Made-in-Montreal flight simulation technology honored with new stamp

If you’ve flown in a passenger plane, your pilot was likely trained with a CAE flight simulator, built in Montreal — and now the 75-year-old company is being recognized for its role in Canadian aviation with a new Post Canada stamp.

Canada Post’s Canadians in Flight series promotes five Canadian aviation pioneers, including CAE’s full-flight simulators.

“I think we’re very proud to be on this stamp,” said Samantha Golinski, CAE’s vice president of public affairs. “I think it really roots us in our Canadian heritage as a Canadian company born right here in Montreal.”

CAE, which stands for Canadian Aviation Electronics, is a Canadian manufacturer of simulation technologies and training services for airlines, aircraft manufacturers, healthcare specialists and defense customers.

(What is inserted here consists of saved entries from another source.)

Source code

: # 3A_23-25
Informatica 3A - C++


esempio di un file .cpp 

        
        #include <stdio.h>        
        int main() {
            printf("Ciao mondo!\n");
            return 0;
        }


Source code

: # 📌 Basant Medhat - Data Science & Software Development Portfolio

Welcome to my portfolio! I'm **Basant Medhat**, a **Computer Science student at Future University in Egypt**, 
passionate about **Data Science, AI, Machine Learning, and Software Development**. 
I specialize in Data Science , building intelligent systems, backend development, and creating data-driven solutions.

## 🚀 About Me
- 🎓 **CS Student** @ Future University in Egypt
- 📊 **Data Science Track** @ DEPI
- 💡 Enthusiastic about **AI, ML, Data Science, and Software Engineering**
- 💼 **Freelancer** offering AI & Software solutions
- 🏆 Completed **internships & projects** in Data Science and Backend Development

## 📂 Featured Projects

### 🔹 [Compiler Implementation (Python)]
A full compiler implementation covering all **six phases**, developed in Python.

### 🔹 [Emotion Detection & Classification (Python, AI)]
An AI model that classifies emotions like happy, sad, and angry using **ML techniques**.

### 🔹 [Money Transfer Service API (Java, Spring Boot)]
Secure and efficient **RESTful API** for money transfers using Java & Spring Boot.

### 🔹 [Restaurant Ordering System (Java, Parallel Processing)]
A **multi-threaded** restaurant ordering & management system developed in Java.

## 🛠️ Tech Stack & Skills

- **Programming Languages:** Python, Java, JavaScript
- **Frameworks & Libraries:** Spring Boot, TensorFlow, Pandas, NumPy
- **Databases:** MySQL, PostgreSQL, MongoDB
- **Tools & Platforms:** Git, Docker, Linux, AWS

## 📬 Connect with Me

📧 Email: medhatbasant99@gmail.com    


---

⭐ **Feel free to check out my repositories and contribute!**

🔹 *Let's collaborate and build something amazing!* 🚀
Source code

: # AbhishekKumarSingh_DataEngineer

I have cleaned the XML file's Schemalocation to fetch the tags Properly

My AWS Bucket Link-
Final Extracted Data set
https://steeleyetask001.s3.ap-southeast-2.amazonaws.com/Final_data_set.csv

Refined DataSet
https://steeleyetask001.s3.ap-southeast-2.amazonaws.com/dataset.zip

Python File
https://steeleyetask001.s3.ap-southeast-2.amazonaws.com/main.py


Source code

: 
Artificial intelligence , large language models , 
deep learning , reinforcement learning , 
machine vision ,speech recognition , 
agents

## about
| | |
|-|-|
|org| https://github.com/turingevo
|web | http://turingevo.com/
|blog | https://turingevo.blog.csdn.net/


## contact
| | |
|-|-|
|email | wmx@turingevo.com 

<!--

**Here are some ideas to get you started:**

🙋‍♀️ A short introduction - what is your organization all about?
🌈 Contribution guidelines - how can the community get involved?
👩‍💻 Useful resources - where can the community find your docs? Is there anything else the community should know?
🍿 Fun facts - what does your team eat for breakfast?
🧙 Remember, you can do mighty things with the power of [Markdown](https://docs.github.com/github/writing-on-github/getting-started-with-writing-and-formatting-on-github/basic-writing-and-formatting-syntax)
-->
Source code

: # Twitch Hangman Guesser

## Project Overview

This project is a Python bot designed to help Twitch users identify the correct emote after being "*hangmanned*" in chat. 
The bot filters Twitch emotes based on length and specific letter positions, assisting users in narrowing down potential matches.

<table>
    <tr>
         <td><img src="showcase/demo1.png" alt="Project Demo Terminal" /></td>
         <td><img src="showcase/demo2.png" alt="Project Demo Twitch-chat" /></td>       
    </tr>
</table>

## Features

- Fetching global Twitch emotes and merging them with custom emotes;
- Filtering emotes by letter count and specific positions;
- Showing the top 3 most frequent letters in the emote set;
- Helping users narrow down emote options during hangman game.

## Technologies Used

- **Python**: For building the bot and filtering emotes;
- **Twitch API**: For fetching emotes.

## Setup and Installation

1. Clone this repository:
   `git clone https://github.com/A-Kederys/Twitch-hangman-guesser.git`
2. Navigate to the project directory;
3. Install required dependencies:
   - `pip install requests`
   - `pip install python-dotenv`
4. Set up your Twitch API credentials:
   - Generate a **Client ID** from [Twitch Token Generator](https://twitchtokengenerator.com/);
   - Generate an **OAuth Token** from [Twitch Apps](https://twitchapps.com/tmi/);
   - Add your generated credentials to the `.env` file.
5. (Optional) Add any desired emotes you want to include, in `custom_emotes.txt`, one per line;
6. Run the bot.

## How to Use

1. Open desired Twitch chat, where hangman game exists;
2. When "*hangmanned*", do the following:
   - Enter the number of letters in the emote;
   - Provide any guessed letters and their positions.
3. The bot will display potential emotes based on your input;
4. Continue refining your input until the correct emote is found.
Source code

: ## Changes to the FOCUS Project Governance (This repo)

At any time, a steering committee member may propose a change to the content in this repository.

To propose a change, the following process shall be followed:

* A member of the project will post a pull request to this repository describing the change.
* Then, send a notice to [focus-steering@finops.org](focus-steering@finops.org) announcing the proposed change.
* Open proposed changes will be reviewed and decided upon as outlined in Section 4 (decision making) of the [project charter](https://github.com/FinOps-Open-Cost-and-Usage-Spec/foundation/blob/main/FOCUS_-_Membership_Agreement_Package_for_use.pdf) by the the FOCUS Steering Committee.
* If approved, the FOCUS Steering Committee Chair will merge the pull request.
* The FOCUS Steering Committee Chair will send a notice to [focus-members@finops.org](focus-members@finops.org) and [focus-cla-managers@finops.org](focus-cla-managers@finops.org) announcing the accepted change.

The company was founded in 1947 by former Air Force officer Ken Patrick. Its beginnings were humble: It started with about 13 employees, Golinski said. Today, it has more than 13,000 employees around the world, including some 4,000 based at its head office in Montreal.

Although flight simulators were created during World War II, CAE built the first Canadian commercial flight simulator in 1955.

The company claims that in 2018, it held 70% of the global flight simulator market share, making it a leader in the field.

Airline pilots from around the world travel to Montreal to train on the machines, which are programmed to resemble airplane cockpits, including the Boeing 737, Airbus 220 and more.

Canada Post’s new stamp features images of CAE’s flight simulators. (Canada Post)

“The CAE flight simulator was an obvious choice for this series because it revolutionized the way pilots learn to fly,” Canada Post said in a statement.

In the 1980s, CAE developed a flight simulator so realistic that it was not necessary to complete all flight training on real aircraft.

The Federal Aviation Administration now recognizes one hour in an approved simulator as the equivalent of one hour in the air.

This makes simulation a much greener option for pilot training.

“When the pilot flies a real plane for the first time, it’s with passengers in the back,” Golinski said. “When you train on a simulator versus the real plane, you save tons of carbon.”

In addition to the CAE stamp, Canada Post has also issued new stamps celebrating one of Canada’s first female bush pilots, Violet (Vi) Milstead, the Canadian-made de Havilland Canada DHC-2 Beaver aircraft, Wallace Rupert Turnbull , the creator of the variable-pitch propeller, and Wilbur R. Franks, who developed the world’s first anti-gravity suit used in combat.